WHAT NEEDS TO BE DONE:
Extract every line of the listing that contains the string "NewBodyOperationType".

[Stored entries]

►

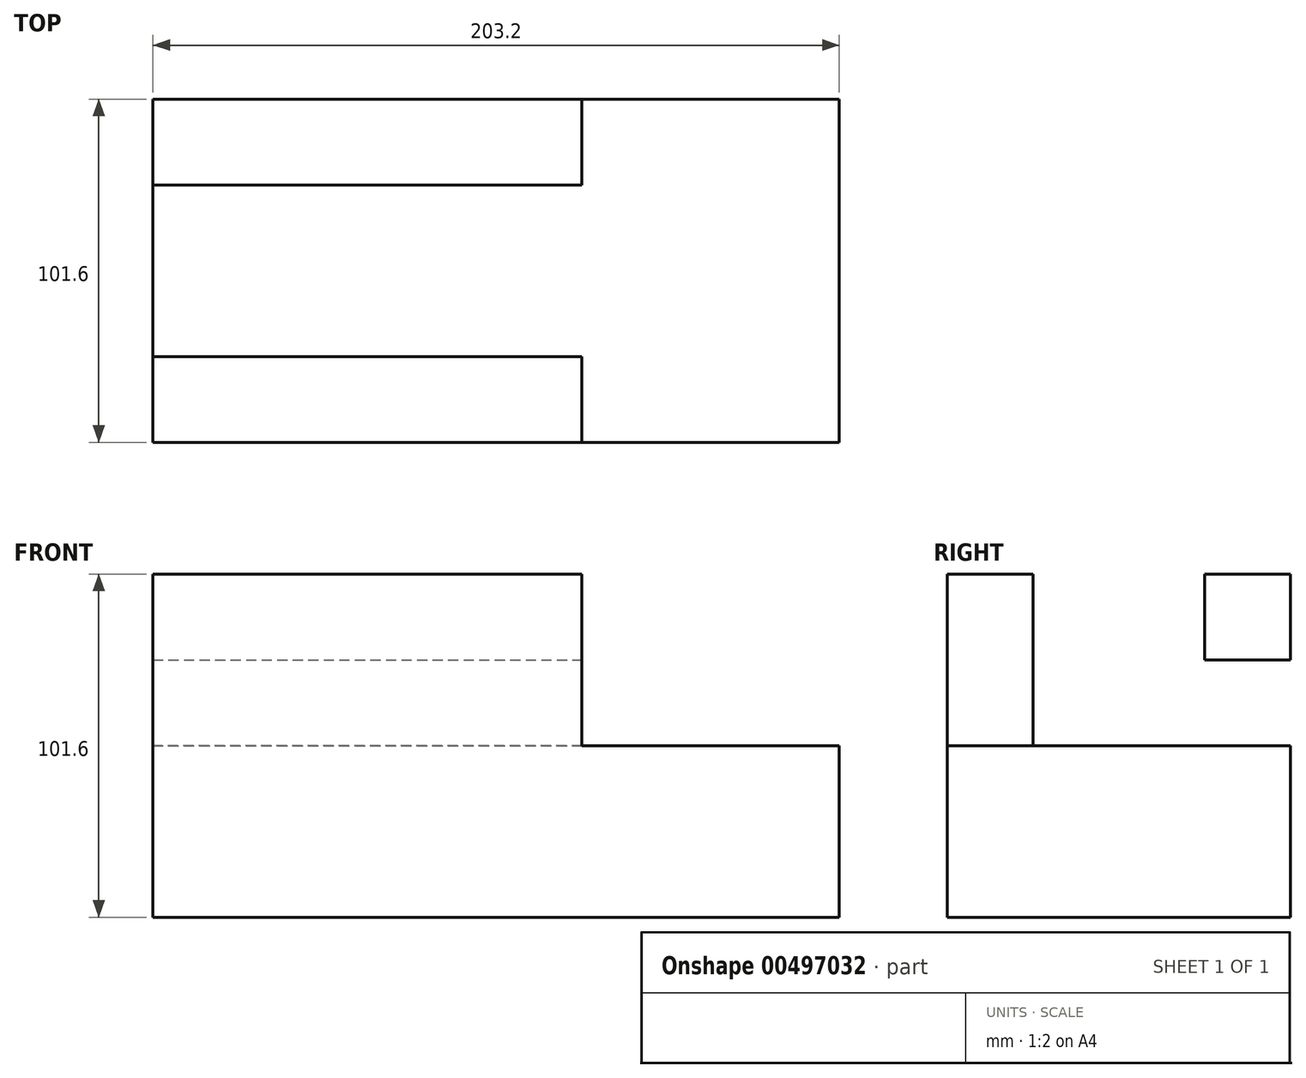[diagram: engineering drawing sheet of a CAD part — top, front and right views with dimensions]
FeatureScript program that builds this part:
annotation { "Feature Type Name" : "Feature", "Feature Type Description" : "" }
export const myFeature = defineFeature(function(context is Context, id is Id, definition is map)
    precondition{}
    {
        {
            var Q0;
            Q0=qCreatedBy(makeId("Front.planeOp"),FACE);
            var sketch = newSketch(context, id + "F0", { "sketchPlane" : qUnion([Q0])});
            skLineSegment(sketch, "E0.bottom", {"start": v(0, 0) * mm, "end": v(203.2, 0) * mm});
            skLineSegment(sketch, "E0.top", {"start": v(0, 50.8) * mm, "end": v(203.2, 50.8) * mm});
            skLineSegment(sketch, "E0.left", {"start": v(0, 0) * mm, "end": v(0, 50.8) * mm});
            skLineSegment(sketch, "E0.right", {"start": v(203.2, 0) * mm, "end": v(203.2, 50.8) * mm});
            skLineSegment(sketch, "E1.bottom", {"start": v(0, 50.8) * mm, "end": v(127, 50.8) * mm});
            skLineSegment(sketch, "E1.top", {"start": v(0, 76.2) * mm, "end": v(127, 76.2) * mm});
            skLineSegment(sketch, "E1.left", {"start": v(0, 50.8) * mm, "end": v(0, 76.2) * mm});
            skLineSegment(sketch, "E1.right", {"start": v(127, 50.8) * mm, "end": v(127, 76.2) * mm});
            skLineSegment(sketch, "E2.top", {"start": v(0, 101.6) * mm, "end": v(127, 101.6) * mm});
            skLineSegment(sketch, "E2.left", {"start": v(0, 76.2) * mm, "end": v(0, 101.6) * mm});
            skLineSegment(sketch, "E2.right", {"start": v(127, 76.2) * mm, "end": v(127, 101.6) * mm});
            skSolve(sketch);
        }
        {
            var Q0;
            Q0=makeQuery(id+"F0.imprint","IMPRINT",FACE,{"disambiguationData":[TD([[makeQuery(id+"F0.imprint","IMPRINT",EDGE,{"derivedFrom":sQuery(id+"F0.wireOp",EDGE,"E0.bottom")}),1.0]])]});
            var Q1;
            Q1=makeQuery(id+"F0.imprint","IMPRINT",FACE,{"disambiguationData":[TD([[makeQuery(id+"F0.imprint","IMPRINT",EDGE,{"derivedFrom":sQuery(id+"F0.wireOp",EDGE,"E1.bottom")}),1.0]])]});
            extrude(context, id + "F1", {"entities" : qUnion([Q0, Q1]), "depth" : 101.6 * mm});
        }
        {
            var Q0;
            Q0=makeQuery(id+"F0.imprint","IMPRINT",FACE,{"disambiguationData":[TD([[makeQuery(id+"F0.imprint","IMPRINT",EDGE,{"derivedFrom":sQuery(id+"F0.wireOp",EDGE,"E1.top")}),1.0]])]});
            extrude(context, id + "F2", {"entities" : qUnion([Q0]), "operationType" : NewBodyOperationType.ADD, "depth" : 25.4 * mm});
        }
        {
            var Q0;
            Q0=qCreatedBy(makeId("Top.planeOp"),FACE);
            var sketch = newSketch(context, id + "F3", { "sketchPlane" : qUnion([Q0])});
            skLineSegment(sketch, "E3.bottom", {"start": v(0, -76.2) * mm, "end": v(127, -76.2) * mm});
            skLineSegment(sketch, "E3.top", {"start": v(0, -101.6) * mm, "end": v(127, -101.6) * mm});
            skLineSegment(sketch, "E3.right", {"start": v(127, -76.2) * mm, "end": v(127, -101.6) * mm});
            skLineSegment(sketch, "E4", {"start": v(0, -101.6) * mm, "end": v(0, -76.2) * mm});
            skSolve(sketch);
        }
        {
            var Q0;
            Q0=makeQuery(id+"F3.imprint","IMPRINT",FACE,{"disambiguationData":[TD([[makeQuery(id+"F3.imprint","IMPRINT",EDGE,{"derivedFrom":sQuery(id+"F3.wireOp",EDGE,"E3.bottom")}),-1.0]])]});
            extrude(context, id + "F4", {"entities" : qUnion([Q0]), "operationType" : NewBodyOperationType.ADD, "depth" : 101.6 * mm});
        }
    });
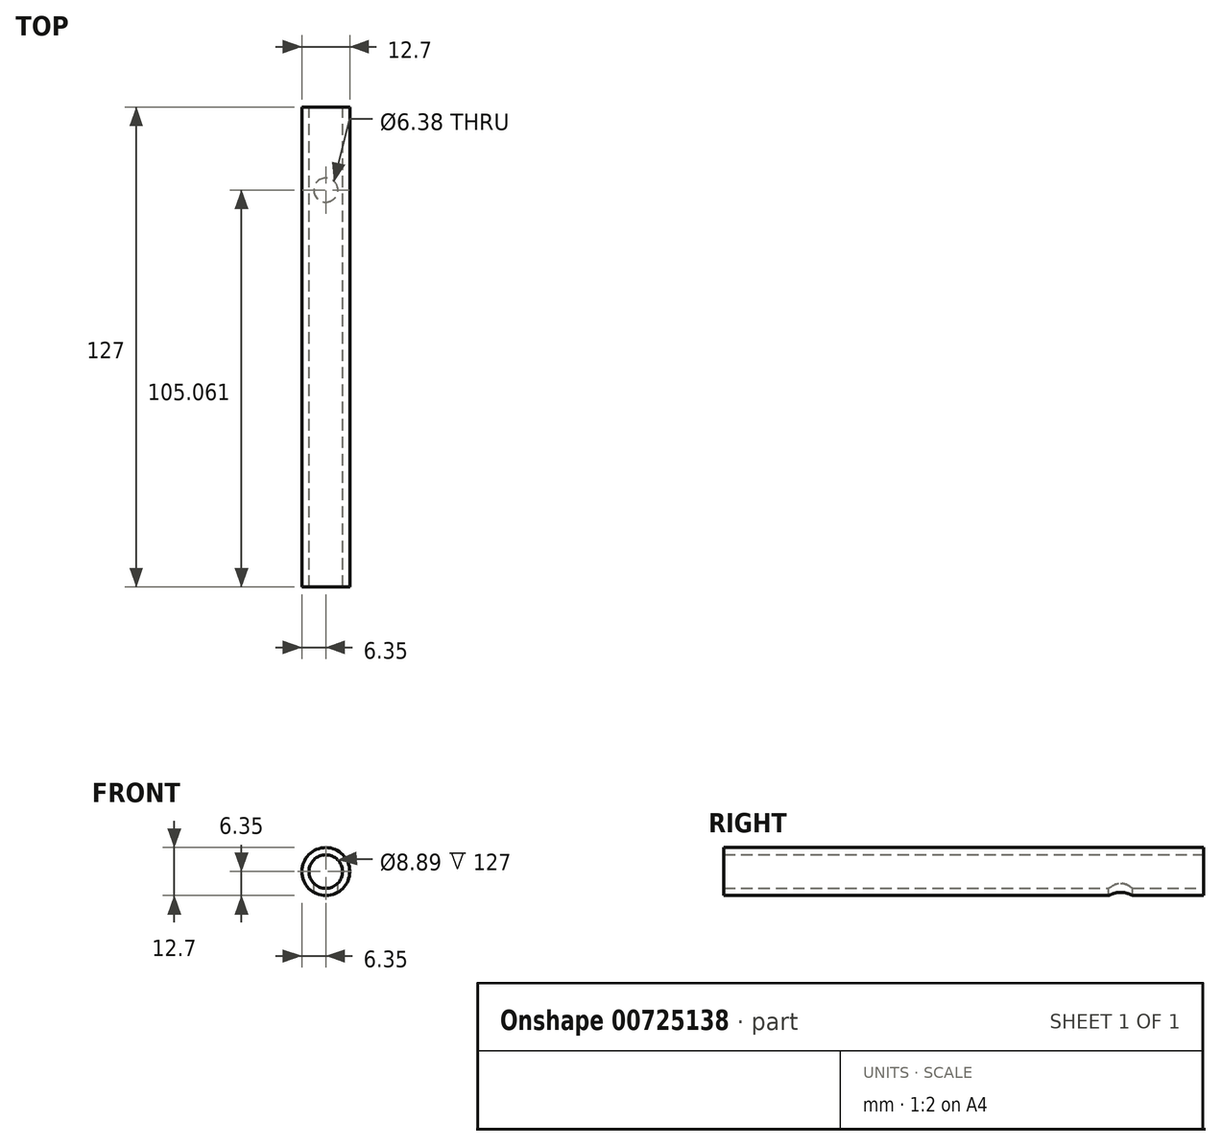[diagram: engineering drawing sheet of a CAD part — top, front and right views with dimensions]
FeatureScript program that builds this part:
annotation { "Feature Type Name" : "Feature", "Feature Type Description" : "" }
export const myFeature = defineFeature(function(context is Context, id is Id, definition is map)
    precondition{}
    {
        {
            var Q0;
            Q0=qCreatedBy(makeId("Front.planeOp"),FACE);
            var sketch = newSketch(context, id + "F0", { "sketchPlane" : qUnion([Q0])});
            skCircle(sketch, "E0", {"center": v(0, 0) * mm, "radius": 6.35 * mm});
            skSolve(sketch);
        }
        {
            var Q0;
            Q0=makeQuery(id+"F0.imprint","IMPRINT",FACE,{"disambiguationData":[TD([[makeQuery(id+"F0.imprint","IMPRINT",EDGE,{"derivedFrom":sQuery(id+"F0.wireOp",EDGE,"E0")}),1.0]])]});
            extrude(context, id + "F1", {"entities" : qUnion([Q0]), "depth" : 127 * mm, "offsetDistance" : 25.4 * mm});
        }
        {
            var Q0;
            Q0=qCreatedBy(makeId("Front.planeOp"),FACE);
            var sketch = newSketch(context, id + "F2", { "sketchPlane" : qUnion([Q0])});
            skCircle(sketch, "E1", {"center": v(0, 0) * mm, "radius": 4.45 * mm});
            skSolve(sketch);
        }
        {
            var Q0;
            Q0=makeQuery(id+"F2.imprint","IMPRINT",FACE,{"disambiguationData":[TD([[makeQuery(id+"F2.imprint","IMPRINT",EDGE,{"derivedFrom":sQuery(id+"F2.wireOp",EDGE,"E1")}),1.0]])]});
            extrude(context, id + "F3", {"entities" : qUnion([Q0]), "operationType" : NewBodyOperationType.REMOVE, "depth" : 127 * mm, "offsetDistance" : 25.4 * mm});
        }
        {
            var Q0;
            Q0=qCreatedBy(makeId("Top.planeOp"),FACE);
            var sketch = newSketch(context, id + "F4", { "sketchPlane" : qUnion([Q0])});
            skCircle(sketch, "E2", {"center": v(0, -21.94) * mm, "radius": 3.19 * mm});
            skSolve(sketch);
        }
        {
            var Q0;
            Q0 = qSketchRegion(id + "F4", true);
            extrude(context, id + "F5", {"entities" : qUnion([Q0]), "operationType" : NewBodyOperationType.REMOVE, "endBound" : BoundingType.THROUGH_ALL, "oppositeDirection" : true, "depth" : 25.4 * mm, "offsetDistance" : 25.4 * mm});
        }
    });
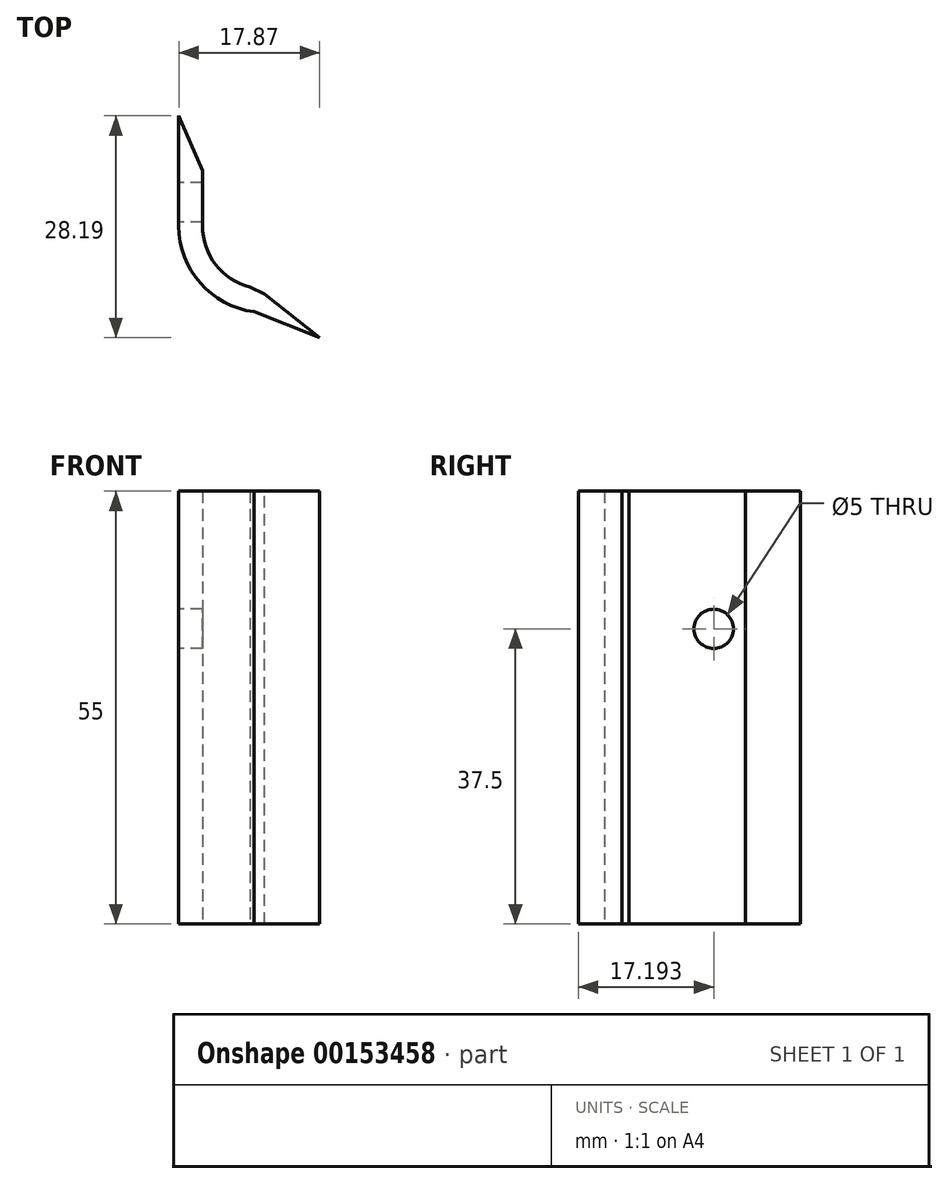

◄

RESULT OF THIS TASK:
            extrude(context, id + "F2", {"entities" : qUnion([Q0]), "operationType" : NewBodyOperationType.ADD, "depth" : 25.4 * mm});
            extrude(context, id + "F4", {"entities" : qUnion([Q0]), "operationType" : NewBodyOperationType.ADD, "depth" : 101.6 * mm});
            extrude(context, id + "F3", {"entities" : qUnion([Q0]), "operationType" : NewBodyOperationType.REMOVE, "depth" : 127 * mm, "offsetDistance" : 25.4 * mm});
            extrude(context, id + "F5", {"entities" : qUnion([Q0]), "operationType" : NewBodyOperationType.REMOVE, "endBound" : BoundingType.THROUGH_ALL, "oppositeDirection" : true, "depth" : 25.4 * mm, "offsetDistance" : 25.4 * mm});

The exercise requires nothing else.